Beitragvon Nataraja » So 13. Jul 2003, 20:00

Hallo Sucher,

Zum Thema Wunder nur ein Satz und eine kleine Forderung von mir:

Der Satz: Wo war dein Gott als wir Ausschwitz und Hiroshima veranstaltet haben? Die Gläubigen in den KZ´s liefen mit einem Bach-Choral auf den Lippen (Großer Gott wir loben dich) in die Gaskammer. Keiner von denen, die da auf Rettung gehofft haben, haben überlebt. Dein Gott macht Wunder eben nie da, wo sie absolut notwendig wären...
Die kleine Forderung: Sende mir doch Untersuchungsunterlagen etc. zu, dass ich einen augenscheinlichen Beweis habe. Meine Anschrift sende ich dir gerne per PN.

Dann wieder zurück zur Bibel:
Du beschreibst die Bibel als einfaches Buch, die Bücher, die ich gelesen habe als kompliziert. Fremdwörter und eitle Wissenschaft ist das meine, die klare und einfache Bibel das deine. Ahja, weißt du wie oft ich das schon gehört habe? das hört sich immer so an, wie wenn ein entnervter Mensch endlich eine klarverständliche Gebrauchsanweisung fürs Leben gefunden hätte. meine Erfahrung sagt mir nur, dass es so etwas nicht gibt. Das einfache, banale und profane ist aber meistens nicht das Tragende. Außerdem widerspreche ich dir: Die Bibel ist nicht klar und einfach und so leicht verständlich. Sie ist es aber für den, der einen neuzeitlichen, dogmatischen (vom griech. doxa: meinen) Glauben hat. Weit entfernt von der fide des Altertums oder des Mittelalters ist ein Glaube ohne Transzendenz, ohne Metaphysik ohne Gott entstanden.

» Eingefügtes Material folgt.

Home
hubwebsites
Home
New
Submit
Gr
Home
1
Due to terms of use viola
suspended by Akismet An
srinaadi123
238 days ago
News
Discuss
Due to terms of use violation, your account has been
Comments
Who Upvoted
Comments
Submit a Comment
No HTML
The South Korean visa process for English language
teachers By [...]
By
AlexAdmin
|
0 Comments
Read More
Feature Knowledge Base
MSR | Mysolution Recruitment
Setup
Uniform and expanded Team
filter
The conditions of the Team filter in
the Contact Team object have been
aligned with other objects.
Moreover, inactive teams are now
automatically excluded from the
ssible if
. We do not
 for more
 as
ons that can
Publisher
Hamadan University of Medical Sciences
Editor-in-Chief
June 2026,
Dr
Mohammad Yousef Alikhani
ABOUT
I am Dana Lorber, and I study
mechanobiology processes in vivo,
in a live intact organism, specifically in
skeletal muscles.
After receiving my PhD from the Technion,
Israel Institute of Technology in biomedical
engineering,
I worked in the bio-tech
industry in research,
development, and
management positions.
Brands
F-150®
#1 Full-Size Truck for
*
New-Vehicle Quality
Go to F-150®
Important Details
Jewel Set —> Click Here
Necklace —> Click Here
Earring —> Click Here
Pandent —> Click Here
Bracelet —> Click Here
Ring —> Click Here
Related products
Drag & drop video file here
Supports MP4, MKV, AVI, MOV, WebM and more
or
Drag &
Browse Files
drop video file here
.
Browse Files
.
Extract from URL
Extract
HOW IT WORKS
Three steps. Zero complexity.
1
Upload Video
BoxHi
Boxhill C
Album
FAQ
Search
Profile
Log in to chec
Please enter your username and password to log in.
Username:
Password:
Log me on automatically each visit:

Ein säkularer Glaube, ein banaler Glaube. Und dann wird da immer die Bibel zitiert. Je banaler jemand die Bibel zitiert, desto öfter zitiert er dann die harten Slogans eines Johannes und missversteht die dann auch noch in der Regel (keine Angst, das warst jetzt nicht du). In dieser scheinbaren Einfachheit wird die Bibel dann doch zu einem Bilderbuch, einem Geschichten- und Märchenbuch, der einen naiven - bisweilen sogar fanatischen Glauben - schürt.
Du hast meine beiden Thesen noch nicht wirklich widerlegen können, weil du sie nicht verstanden hast oder verstehen wolltest oder weil du nicht richtig gelesen hast oder was weiß ich. Schreib mir doch einfach, wo es gehakt hat beim Verstehen, und ich werde dir weiterhelfen.